Some of it has nothing to do with the Mac. In particular, I’m coming off of a Thinkpad X40, an admirably light and small laptop, which has me enjoying the MB’s larger and wider screen. That’s helping a lot.

The open source movement has now created great software in enough categories that I don’t feel like I’m downgrading. Open Office (I’m using the NeoOffice flavor of it, which uses more of the Mac’s UI and skips X11, or at least makes it invisible) now feels as good as Word; the upgrade to the spell checker, for example, has helped. Thunderbird and Firefox work just fine on the MB. The utility programs, like the text editors and FTP programs, are great, and even tend to be prettier than their Windows’ counterparts. So, even though there is far less software available for the Mac, for me there’s enough, and enough is all I need. And, the same is true for the non-open source stuff. The one category that matters to me that the Mac loses at is games. But I still have my honking Windows desktop for that.

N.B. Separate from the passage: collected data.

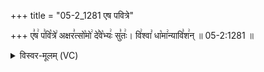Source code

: +++
title = "05-2_1281 एष पवित्रे"

+++
ए꣣ष꣢ प꣣वि꣡त्रे꣢ अक्षर꣣त्सो꣡मो꣢ दे꣣वे꣡भ्यः꣢ सु꣣तः꣢। वि꣢श्वा꣣ धा꣡मा꣢न्यावि꣣श꣢न् ॥ 05-2:1281 ॥

<details><summary>विस्वर-मूलम् (VC)</summary>

एष पवित्रे अक्षरत्सोमो देवेभ्यः सुतः । विश्वा धामान्याविशन् ॥१२८१॥
</details>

The ability to run Windows on the same MB is comforting, especially during the transition. I have a 10gb partition for Windows, leaving about 140gb for Mac. I find I’m only using the Windows partition for working in Powerpoint and for retrieving items I forgot to port over. And, Parallels, which lets you run Windows in a window on your Mac desktop, may not be rock solid, but it is way cool.

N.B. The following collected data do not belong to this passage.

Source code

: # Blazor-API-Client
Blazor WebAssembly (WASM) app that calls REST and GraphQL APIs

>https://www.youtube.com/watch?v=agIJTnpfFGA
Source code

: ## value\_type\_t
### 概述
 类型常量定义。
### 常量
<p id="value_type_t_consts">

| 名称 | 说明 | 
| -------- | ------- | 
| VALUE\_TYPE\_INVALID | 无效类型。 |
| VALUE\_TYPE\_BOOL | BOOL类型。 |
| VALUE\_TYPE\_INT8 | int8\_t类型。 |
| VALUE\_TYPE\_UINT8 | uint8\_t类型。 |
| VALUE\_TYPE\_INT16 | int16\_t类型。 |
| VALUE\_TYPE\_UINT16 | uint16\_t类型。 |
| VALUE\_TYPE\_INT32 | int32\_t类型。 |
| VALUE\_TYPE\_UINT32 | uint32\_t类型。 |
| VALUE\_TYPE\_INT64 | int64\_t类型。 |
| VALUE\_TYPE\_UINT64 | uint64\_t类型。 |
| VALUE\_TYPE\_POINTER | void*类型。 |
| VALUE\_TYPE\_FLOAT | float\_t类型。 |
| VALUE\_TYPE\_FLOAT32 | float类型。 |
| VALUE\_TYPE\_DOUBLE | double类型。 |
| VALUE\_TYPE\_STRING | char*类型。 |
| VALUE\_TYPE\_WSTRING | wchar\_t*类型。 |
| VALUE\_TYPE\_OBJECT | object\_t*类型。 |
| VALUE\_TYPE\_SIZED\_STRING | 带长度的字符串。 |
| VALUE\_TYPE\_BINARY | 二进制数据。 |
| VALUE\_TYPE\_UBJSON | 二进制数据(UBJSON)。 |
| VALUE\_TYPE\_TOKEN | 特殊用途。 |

I do like knowing Unix is under the hood. It enables a range of tinkering that would require far deeper knowledge in Windows. (Windows API anyone?) Of course, tinkering is how people like me get in trouble.

OS X absolutely handles some core user functions better than Windows does. When I close the lid on my Thinkpad, I can never be entirely sure what state I’m going to find the machine in when I come back. It’s supposed to go into sleep mode, but it on occasion goes into either hibernation or total shutdown. And it takes way too long to come back, no matter what state it’s in. This is one of those things you’d think Microsoft and hardware manufacturers would have figured out by now. On the other hand, I can close my MB and be confident that when I open it, it’s going to blink its eyes once or twice and be fully awake. Likewise, my MB latches on to the strongest, open-est wifi signal without asking me to salute and sign some papers. Also, the Mac seems to be doing a better job of power management, although I’m not competent to judge this. (Hint: Turn on Parallels and watch your power drain, presumably as the Core 2 cpu kicks in.)

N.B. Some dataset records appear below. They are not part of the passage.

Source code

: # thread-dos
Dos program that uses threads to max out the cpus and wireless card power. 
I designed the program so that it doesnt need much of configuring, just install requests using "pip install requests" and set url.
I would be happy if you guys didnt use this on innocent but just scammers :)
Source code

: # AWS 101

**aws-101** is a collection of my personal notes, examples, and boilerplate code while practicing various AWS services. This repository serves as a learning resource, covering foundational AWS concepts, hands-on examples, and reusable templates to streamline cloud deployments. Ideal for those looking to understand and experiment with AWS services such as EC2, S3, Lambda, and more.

Put it all together, and the MacBook feels great. It’s solid, it’s fast, the display is beautiful. Oh, I’ve had program crashes, and there’s UI stuff that seems thick-headed (how about letting me use just one finger to delete forward? Jeez!), but, well, it’s just a computer. And I’m enjoying it more than any computer since my original KayPro II.

Of course, it helped that I got it just before going on a working vacation when I could devote some serious relationship-bonding time with it. Employers ought to grant leaves of absence to users making the switch. The first couple of weeks are such an important bonding time. We ought to respect that. I hear the French give 14 days of paid leave.